Segment Start: The input
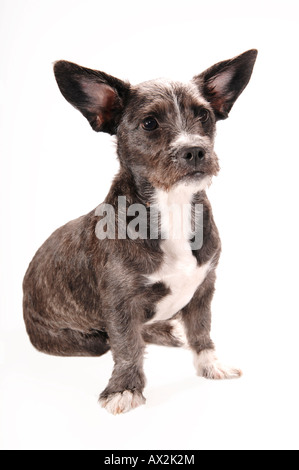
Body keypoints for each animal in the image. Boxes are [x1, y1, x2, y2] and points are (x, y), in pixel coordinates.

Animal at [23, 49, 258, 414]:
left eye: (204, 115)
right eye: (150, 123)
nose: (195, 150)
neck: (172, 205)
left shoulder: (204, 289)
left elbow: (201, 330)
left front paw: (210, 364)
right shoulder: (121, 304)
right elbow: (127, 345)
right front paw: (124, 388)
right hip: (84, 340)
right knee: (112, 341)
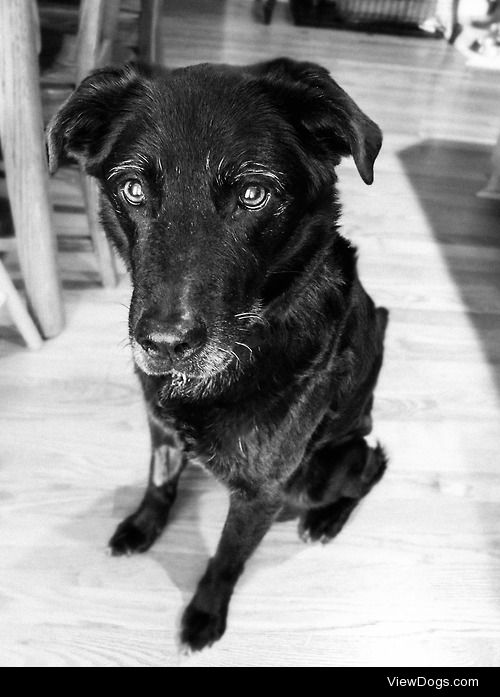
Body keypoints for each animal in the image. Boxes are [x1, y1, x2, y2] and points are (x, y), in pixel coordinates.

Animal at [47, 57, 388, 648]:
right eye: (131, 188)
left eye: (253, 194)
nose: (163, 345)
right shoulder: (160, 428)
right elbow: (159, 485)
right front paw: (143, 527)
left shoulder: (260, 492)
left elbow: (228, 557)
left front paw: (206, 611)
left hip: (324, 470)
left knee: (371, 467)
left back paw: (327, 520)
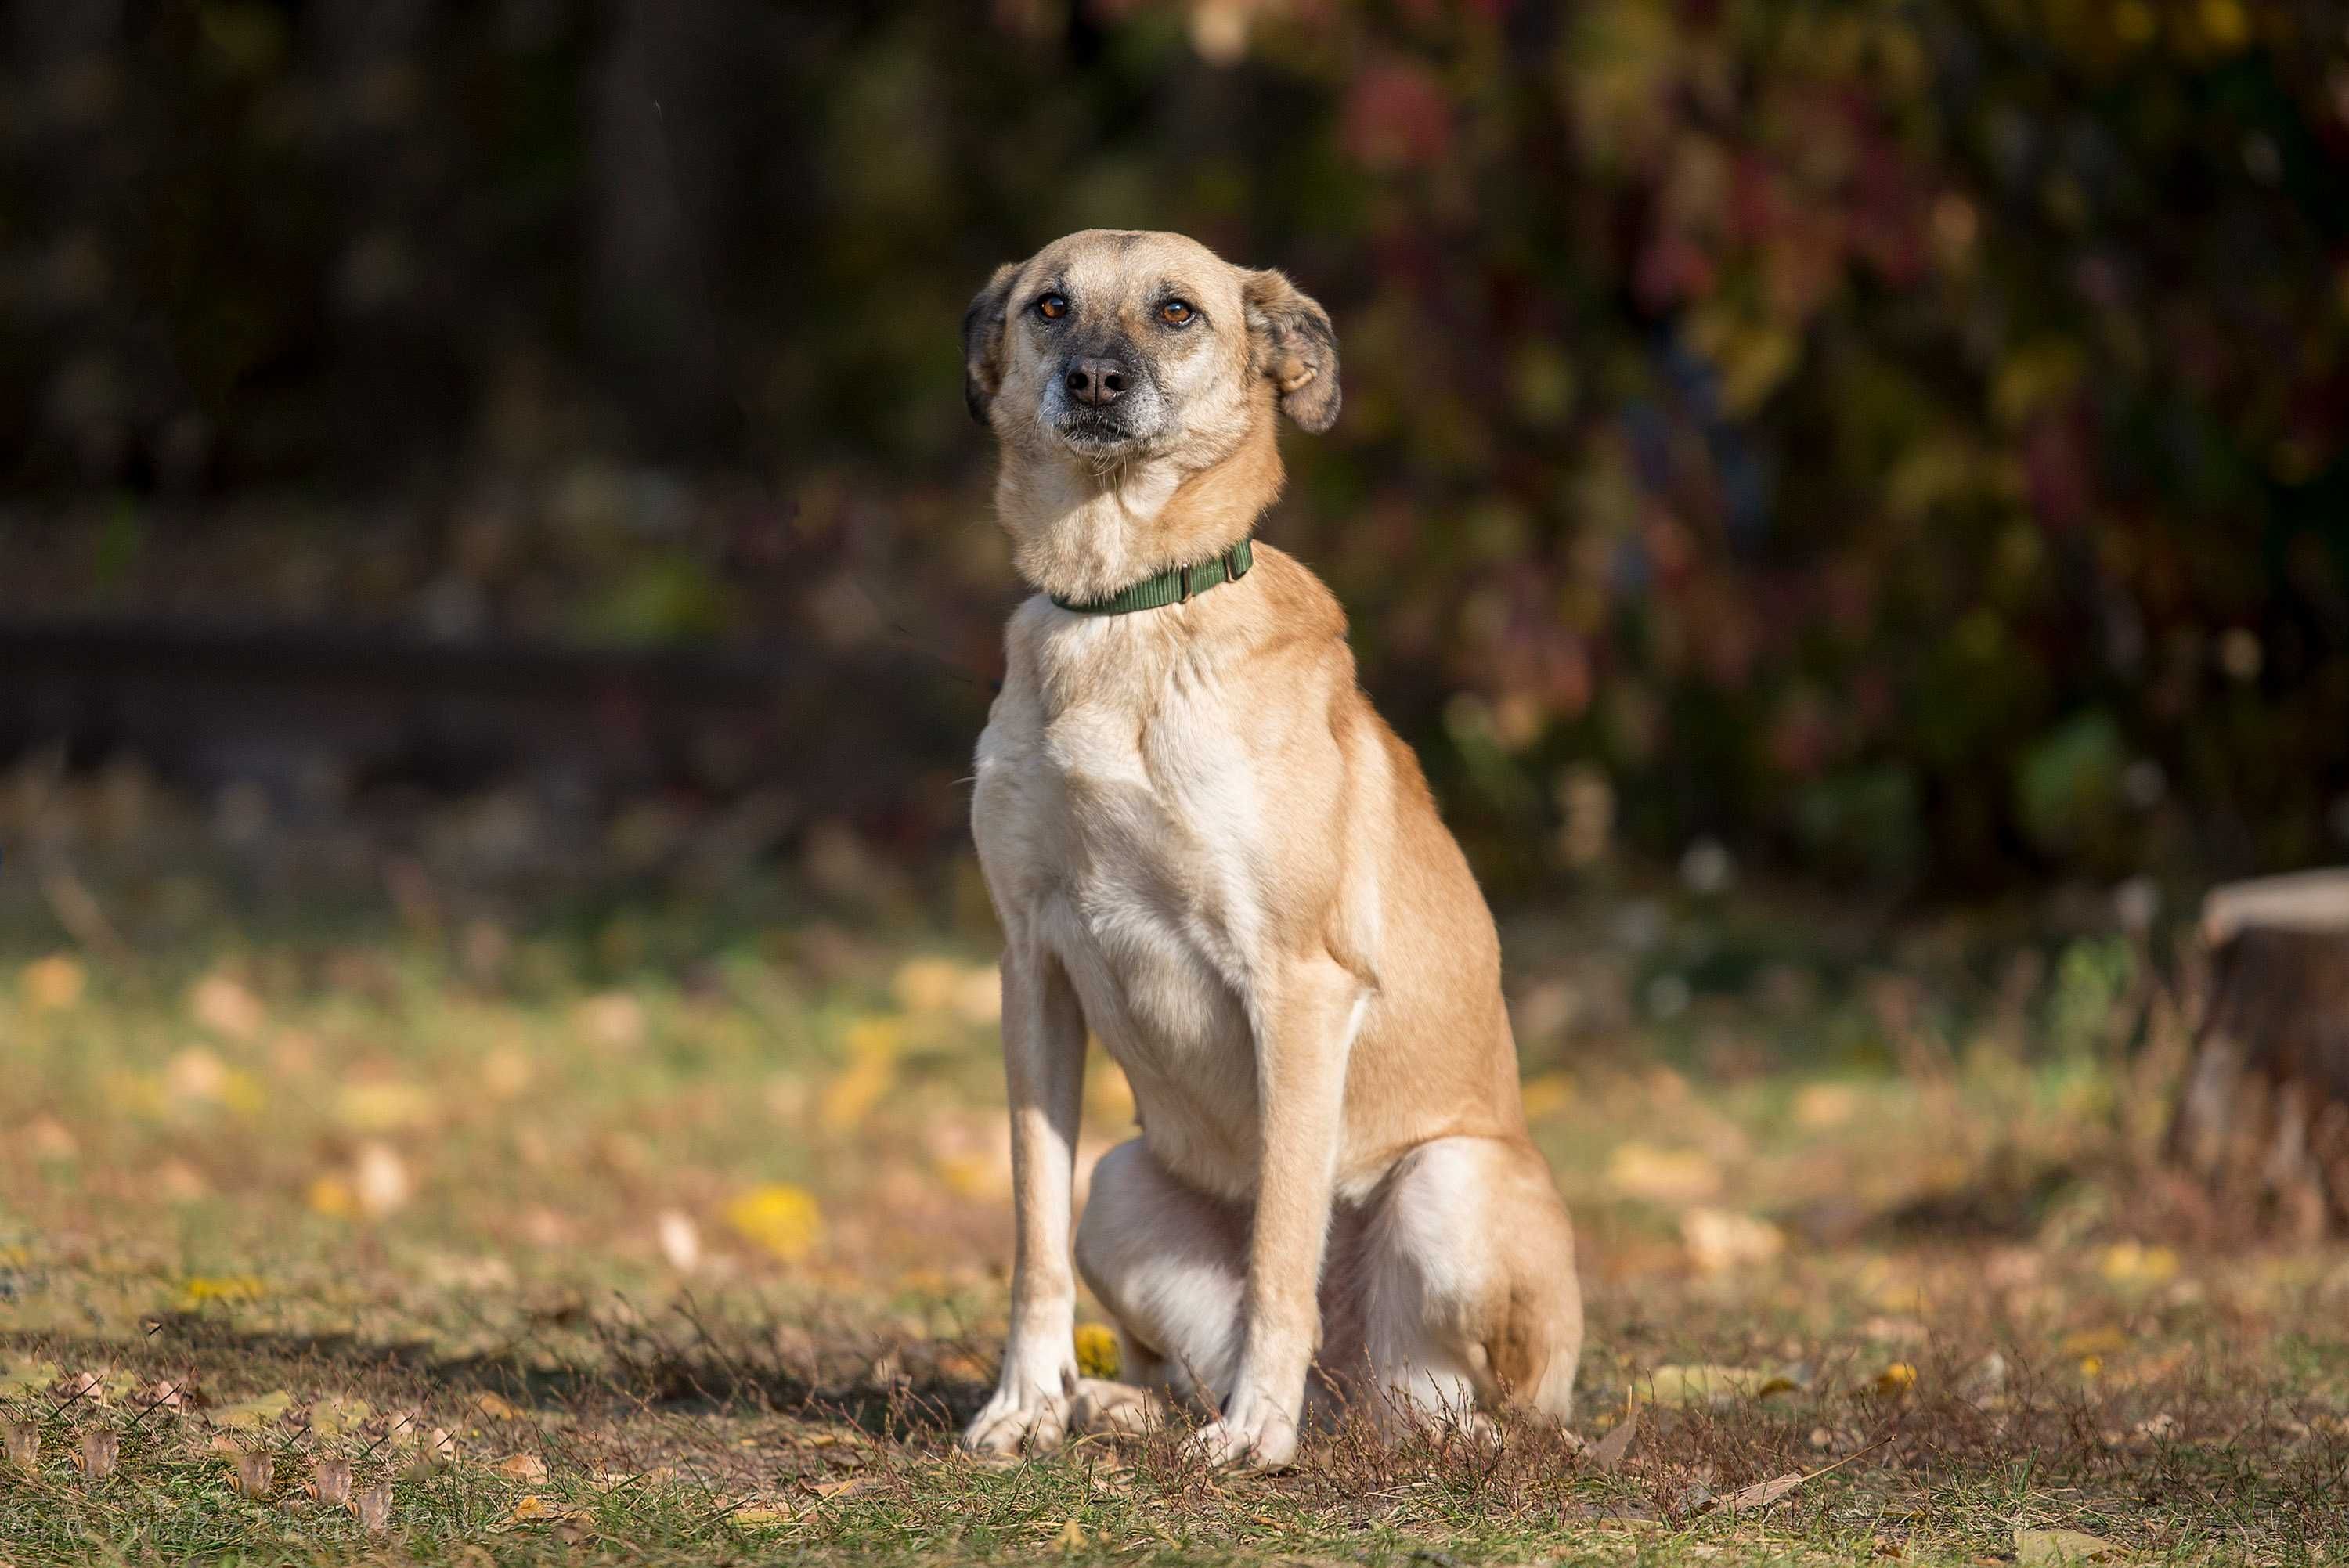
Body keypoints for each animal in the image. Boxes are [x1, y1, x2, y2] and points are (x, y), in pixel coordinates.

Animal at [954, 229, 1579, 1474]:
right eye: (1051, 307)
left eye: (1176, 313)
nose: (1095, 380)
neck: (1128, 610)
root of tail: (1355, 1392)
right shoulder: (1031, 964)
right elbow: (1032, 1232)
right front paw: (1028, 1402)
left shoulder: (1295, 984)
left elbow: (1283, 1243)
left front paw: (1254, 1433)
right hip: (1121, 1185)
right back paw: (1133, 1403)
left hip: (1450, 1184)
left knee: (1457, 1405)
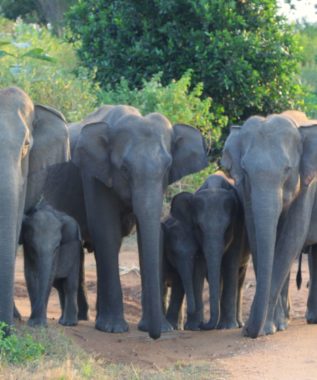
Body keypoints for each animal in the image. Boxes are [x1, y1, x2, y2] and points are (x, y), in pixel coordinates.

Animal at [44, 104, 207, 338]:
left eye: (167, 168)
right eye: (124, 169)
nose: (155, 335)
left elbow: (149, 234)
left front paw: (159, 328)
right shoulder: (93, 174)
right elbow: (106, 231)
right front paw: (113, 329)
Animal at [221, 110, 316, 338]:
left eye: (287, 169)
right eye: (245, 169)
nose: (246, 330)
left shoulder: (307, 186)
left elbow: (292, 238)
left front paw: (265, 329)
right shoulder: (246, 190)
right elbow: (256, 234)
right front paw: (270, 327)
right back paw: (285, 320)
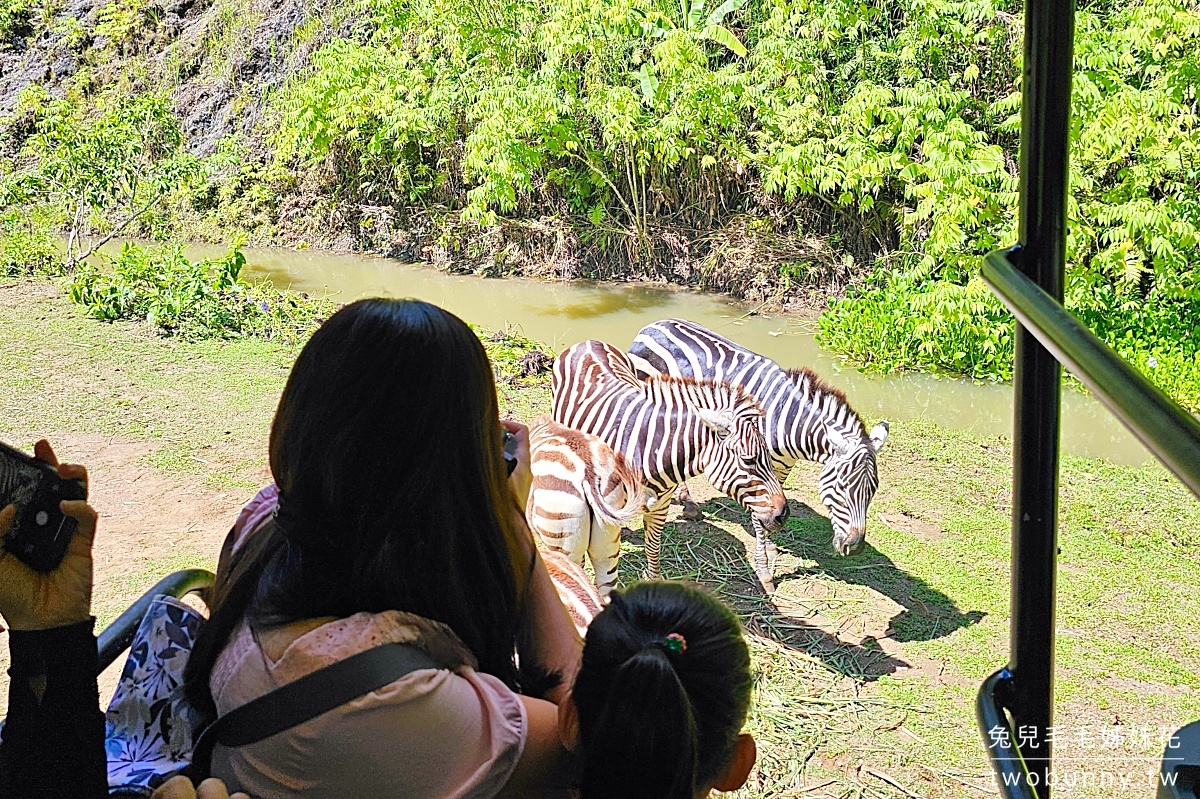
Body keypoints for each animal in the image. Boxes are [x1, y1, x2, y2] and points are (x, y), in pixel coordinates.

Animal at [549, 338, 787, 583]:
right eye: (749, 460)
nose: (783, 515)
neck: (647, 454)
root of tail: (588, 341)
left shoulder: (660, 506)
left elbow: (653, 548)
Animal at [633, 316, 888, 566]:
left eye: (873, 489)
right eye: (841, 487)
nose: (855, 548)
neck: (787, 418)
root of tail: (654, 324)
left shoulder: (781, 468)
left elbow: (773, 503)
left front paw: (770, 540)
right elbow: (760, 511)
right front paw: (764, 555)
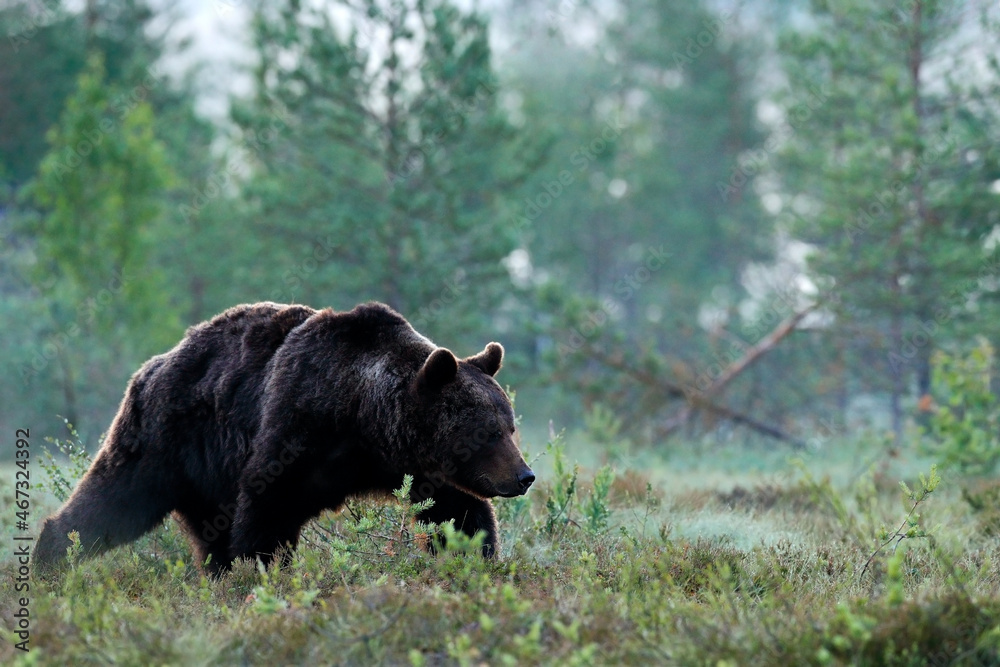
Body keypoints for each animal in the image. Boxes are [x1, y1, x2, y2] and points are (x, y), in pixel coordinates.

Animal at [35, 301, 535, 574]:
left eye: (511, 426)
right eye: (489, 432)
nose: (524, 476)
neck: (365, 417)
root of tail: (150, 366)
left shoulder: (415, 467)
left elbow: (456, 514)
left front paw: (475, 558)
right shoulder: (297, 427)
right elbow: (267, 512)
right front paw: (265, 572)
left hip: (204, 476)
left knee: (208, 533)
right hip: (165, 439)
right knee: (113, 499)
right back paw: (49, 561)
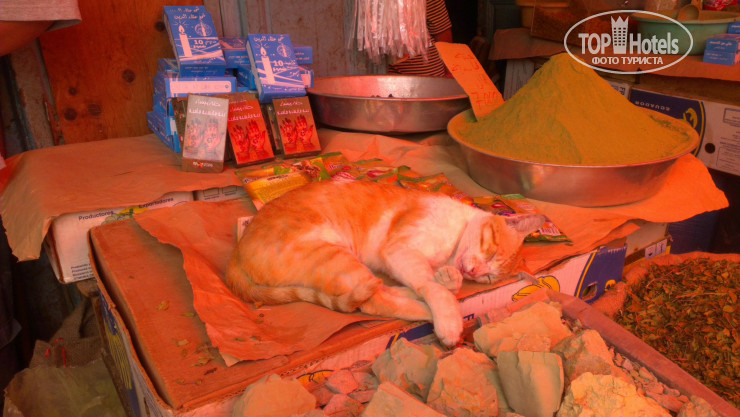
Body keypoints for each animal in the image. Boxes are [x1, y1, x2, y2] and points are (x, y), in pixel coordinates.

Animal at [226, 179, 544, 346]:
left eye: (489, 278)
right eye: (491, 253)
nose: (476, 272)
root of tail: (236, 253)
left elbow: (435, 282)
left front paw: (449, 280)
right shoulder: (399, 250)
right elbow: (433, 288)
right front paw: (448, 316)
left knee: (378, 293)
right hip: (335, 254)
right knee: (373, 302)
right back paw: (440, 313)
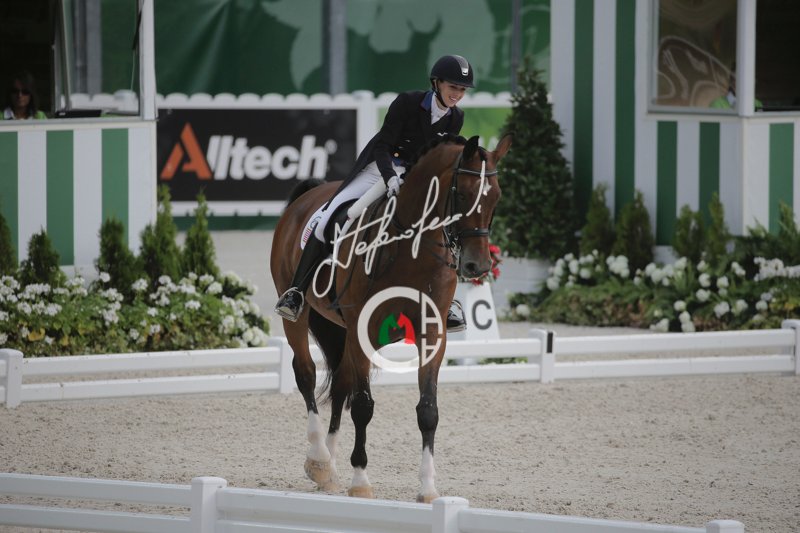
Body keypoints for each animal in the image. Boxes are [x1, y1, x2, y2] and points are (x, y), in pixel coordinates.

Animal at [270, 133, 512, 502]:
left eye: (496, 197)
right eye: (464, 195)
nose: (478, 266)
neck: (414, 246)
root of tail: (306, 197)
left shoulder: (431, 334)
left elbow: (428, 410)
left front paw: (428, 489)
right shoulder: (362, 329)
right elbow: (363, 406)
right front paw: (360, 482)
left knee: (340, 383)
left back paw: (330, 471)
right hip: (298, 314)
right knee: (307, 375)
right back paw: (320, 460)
Segment End: The input
Work to be completed:
Repeat the material above in full and exactly, apart from the pictures.

Response:
Body keypoints for each animal in the image. Boxes are [x1, y1, x2, y2] and points are (x, y), in pixel coordinates.

Animal at [23, 49, 258, 414]:
left eye: (204, 115)
right eye: (150, 123)
nose: (195, 150)
neck: (172, 205)
left shoulder: (204, 289)
left elbow: (201, 330)
left front paw: (210, 364)
right shoulder: (121, 304)
right elbow: (127, 345)
right front paw: (124, 388)
right hip: (84, 340)
right knee: (112, 341)
Body keypoints for each animal in the image. Boxes are [x1, y1, x2, y2] and points are (x, y), in pixel coordinates.

Animal at [47, 57, 388, 648]:
right eye: (131, 188)
left eye: (253, 194)
nose: (163, 345)
right shoulder: (160, 428)
right elbow: (159, 485)
right front paw: (143, 527)
left shoulder: (260, 492)
left elbow: (228, 557)
left front paw: (206, 611)
left hip: (324, 470)
left knee: (371, 467)
left back paw: (327, 520)
Body keypoints for each animal in the image. Boxes are [x1, y1, x2, y2] and points are (x, y), in pixel coordinates.

Animal at [954, 229, 1579, 1474]:
right eye: (1051, 307)
left eye: (1176, 313)
nose: (1095, 380)
neck: (1128, 610)
root of tail: (1355, 1392)
right shoulder: (1031, 964)
right elbow: (1032, 1232)
right front paw: (1028, 1402)
left shoulder: (1295, 984)
left elbow: (1283, 1243)
left front paw: (1254, 1433)
right hip: (1121, 1185)
right back paw: (1133, 1403)
left hip: (1450, 1184)
left knee: (1457, 1405)
Body keypoints for each animal in the image. Boxes are [x1, y1, x2, y2] and points are (x, y), in pixel coordinates.

Animal at [44, 104, 207, 338]:
left eye: (167, 168)
right eye: (124, 169)
nose: (155, 335)
left elbow: (149, 234)
left front paw: (159, 328)
right shoulder: (93, 174)
right elbow: (106, 231)
right front paw: (113, 329)
Animal at [221, 110, 316, 338]:
left eye: (287, 169)
right eye: (245, 169)
nose: (246, 330)
left shoulder: (307, 186)
left elbow: (292, 238)
left front paw: (265, 329)
right shoulder: (246, 190)
right elbow: (256, 234)
right front paw: (270, 327)
right back paw: (285, 320)
Body keypoints for each animal in the image. Boxes are [x1, y1, x2, y2] and points are (x, y), in pixel coordinates.

Animal at [549, 338, 787, 583]:
right eye: (749, 460)
nose: (783, 515)
neck: (647, 454)
root of tail: (588, 341)
left shoulder: (660, 506)
left elbow: (653, 548)
Animal at [633, 316, 888, 566]:
left eye: (873, 489)
right eye: (841, 487)
nose: (855, 548)
neck: (787, 418)
root of tail: (654, 324)
left shoulder: (781, 468)
left elbow: (773, 503)
left front paw: (770, 540)
right elbow: (760, 511)
right front paw: (764, 555)
Body keypoints for each animal in the image. Boxes are [x1, y1, x2, y2] and points are (x, y), in pixel coordinates.

Animal at [35, 301, 535, 574]:
left eye: (511, 426)
right eye: (489, 432)
nose: (524, 476)
neck: (365, 417)
root of tail: (150, 366)
left shoulder: (415, 467)
left elbow: (456, 514)
left front paw: (475, 558)
right shoulder: (297, 427)
right elbow: (267, 512)
right front paw: (265, 572)
left hip: (204, 476)
left knee: (208, 533)
right hip: (165, 439)
right knee: (113, 499)
right back paw: (49, 561)
Body keypoints for each animal in the image. Boxes are [x1, y1, x2, y2] and points are (x, y), in pixel coordinates.

Animal at [226, 179, 544, 346]:
left eye: (489, 278)
right eye: (491, 253)
nose: (476, 272)
root of tail: (236, 253)
left elbow: (435, 282)
left front paw: (449, 280)
right shoulder: (399, 250)
right elbow: (433, 288)
right front paw: (448, 316)
left knee: (378, 293)
right hip: (335, 254)
right knee: (373, 302)
right back paw: (440, 313)
Body keypoints for each animal in the image. Boxes are [x1, y1, x2, y2] and points are (x, y), in pixel coordinates.

Animal at [270, 133, 512, 502]:
left eye: (496, 197)
right eye: (464, 195)
nose: (478, 266)
neck: (414, 246)
root of tail: (306, 197)
left shoulder: (431, 334)
left elbow: (428, 410)
left front paw: (428, 489)
right shoulder: (362, 329)
right elbow: (363, 406)
right front paw: (360, 482)
left knee: (340, 383)
left back paw: (330, 471)
right hip: (298, 314)
right knee: (307, 375)
right back paw: (320, 460)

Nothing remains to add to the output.